By Commissioner of Agriculture Adam H. Putnam
Published in the Orlando Sentinel
An old proverb says; “when there is food, there are many problems; when there is no food, there is only one problem.” While we in the United States enjoy our bounty, most of the world’s population struggles mightily to feed themselves and manage the instability that accompanies scarcity.
Today, more than seven billion people make up the world’s population. By 2050, we’ll have two billion more as the world’s population is expected to surpass nine billion. In order to feed this growing population, the world’s farmers would have to increase food production by 70 percent. How is that possible?
With research and technology, we’ve improved farming techniques, allowing us to produce more food on less land and with less labor. In 1960, the 17 largest crops grown in America totaled 252 million tons of production. By 1990, the same crops yielded 600 million tons on 25 million fewer acres.
Only with research and technology can we increase productivity and increase yield over the next 50 years to meet the demand of the growing population.
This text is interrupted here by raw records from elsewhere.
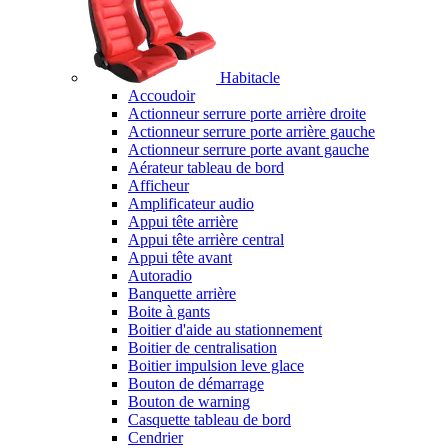
Habitacle
Accoudoir
Actionneur serrure porte arrière droite
Actionneur serrure porte arrière gauche
Actionneur serrure porte avant gauche
Aérateur tableau de bord
Afficheur
Amplificateur audio
Appui tête arrière
Appui tête arrière central
Appui tête avant
Autoradio
Banquette arrière
Boite à gants
Boitier d'aide au stationnement
Boitier de centralisation
Boitier impulsion leve glace
Bouton de démarrage
Bouton de warning
Casquette tableau de bord
Cendrier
In some ways, however, the increase in efficiency has created a very real threat for the agriculture industry. There’s been a shift in society from one in which 98 percent of individuals were involved in food production to a society in which less than two percent of the population works to feed the rest. As our society has grown increasingly urbanized, people have lost their sense of where their food comes from. People visit a grocery store, restaurant or other food vendor with the expectation that the food they prefer will be available to them. Many have no idea the effort that goes into food production.
There are more than two million farms remaining in America and, collectively, they produce the lion’s share of the food and fiber that America and the rest of the world depend on. Here in Florida, more than 47,000 farms on 24 million acres produce more than 300 commodities during our year-round growing season, including cattle, timber, seafood, sugar, fruits, vegetables and nursery crops.
Our farms don’t just produce food and fiber, but they also power our economy. More than 21 million American workers produce, process or sell the nation’s food supply. Farms and ranches spent $311 billion to produce $374 billion in goods last year. The United States boasts a trade surplus in terms of agriculture, exporting $34 billion more than we import. Exports of agricultural products from Florida alone have increased by $1.2 billion – 40 percent – during the past five years. Agriculture has a $108 billion impact on our state’s economy and supports more than two million Florida jobs.
Despite the critical importance of agriculture to our society and the industry’s contributions to our economy, farm policies are being held hostage by Washington. The industry’s proposals that failed to pass the last Congress offered billions in savings while still modernizing our food, fiber and conservation policies.Washington must act to provide certainty to rural America and provide us with the food security this nation has come to rely on.
This week, farmers from around Florida and across the nation will gather in Kissimmee at the Commodity Classic. America’s soybean, corn, wheat and sorghum farmers will learn about the latest innovations in farming, explore methods to maximize efficiency and hear from the individuals whose research has transformed agricultural production. They’ll discuss farm policies and how we can nearly double food production to meet the demand of the world’s nine billion people by 2050.
So when the backbone of American agriculture makes their way to the nation’s capital of tourism this week, I hope you will welcome the farmers and show your support for what they do. Agriculture supplies the food and fiber that feeds you, me and the rest of the world.